Cities across the United States marched for an end to gun violence on March 17, only to be followed by an all too familiar murder by gunfire on March 18. Stephon Clark, a 22-year-old black man living in Sacramento, California, was killed after 20 shots were fired at him by two police officers who believed that Clark had a gun. The names of the police officers are not currently being released by the Sacramento Sheriff’s Department.

The supposed gun was actually a cell phone, and Clark was shot in his grandmother’s backyard. The initial police response came after a tip was made about a man breaking car windows in a neighborhood. The police pursued a man, later identified as Clark, who jumped a fence onto his grandmother’s property.

According to the police, the 20 deadly shots were fired after officers believed Clark was pointing a gun at them. The body cameras of the police officers give a visual retelling of the haunting story. Adding to the scrutiny is that the two officers cut their audio off when responding officers joined the scene.

Many things are still unclear after the death of Clark. Questions are filling news outlets about how many shots hit Clark, why the officers turned off their audio and if Clark was the one who busted the car windows. What is clear and what needs to be focused on is the reality that another unarmed black man has died due to excessive police force.

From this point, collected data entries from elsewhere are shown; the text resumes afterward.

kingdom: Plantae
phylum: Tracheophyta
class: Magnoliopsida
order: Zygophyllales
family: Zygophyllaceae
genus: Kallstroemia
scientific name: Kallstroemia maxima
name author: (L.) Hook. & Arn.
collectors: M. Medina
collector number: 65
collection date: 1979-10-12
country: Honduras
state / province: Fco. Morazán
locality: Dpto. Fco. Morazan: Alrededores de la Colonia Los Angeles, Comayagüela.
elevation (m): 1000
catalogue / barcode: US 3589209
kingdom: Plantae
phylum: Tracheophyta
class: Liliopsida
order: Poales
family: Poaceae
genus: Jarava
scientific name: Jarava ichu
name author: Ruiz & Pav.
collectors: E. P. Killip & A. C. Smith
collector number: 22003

Clark’s funeral was on Thursday, where he was surrounded by hundreds of mourners. This included Reverend Al Sharpton, a prominent civil rights activist who delivered the eulogy.

“You don’t tell people in pain how to handle their pain. You don’t tell people when you kill their loved one how to grieve. We did not come for you uppity-bourgeois proper folk, we came for Ste’vante, we came for the family, we came because this boy should still be alive today,” said Sharpton. “Yesterday, the president’s press secretary said this was a local matter. No this is not a local matter. They’ve been killing young black men all over the country and we are here to say that we are going to stand with Stephon Clark and leaders of his family.”

Sharpton urged attendees to turn the mourning of Clark’s death into a surge of activism against police violence.

“We will never let you forget the name of Stephon Clark until we get justice.”

The death of Clark has reignited similar protests held in the past years in cities such as Ferguson, Missouri and Charlotte, North Carolina. Protesters who were led by Clark’s brother Ste’vante took over Sacramento’s City Hall lobby and shut down the meeting. Ste’vante confronted Sacramento mayor, Darrell Steinberg and interrupted a speech to take the stage and start a call-response chant of “I am Stephon.”

Later on, hundreds of protesters blocked ticket-holders from entering the stadium of the Sacramento Kings basketball game. Following this demonstration, the Kings announced partnerships with activist groups such as Black Lives Matters to fund education for young black men and have promised to pay for the schooling of Clark’s children.

The investigation behind the death of Clark is continuing, but an independent autopsy ordered by Clark’s family was released to the public on Sunday. The exam shows that eight bullets hit the back or side of Clark, none coming from the front, contradicting police remarks that the victim was moving towards them when they fired.

“This independent autopsy affirms that Stephon was not a threat to police and was slain in another senseless police killing under increasingly questionable circumstances,” said Benjamin Crump, the attorney representing the Clark family.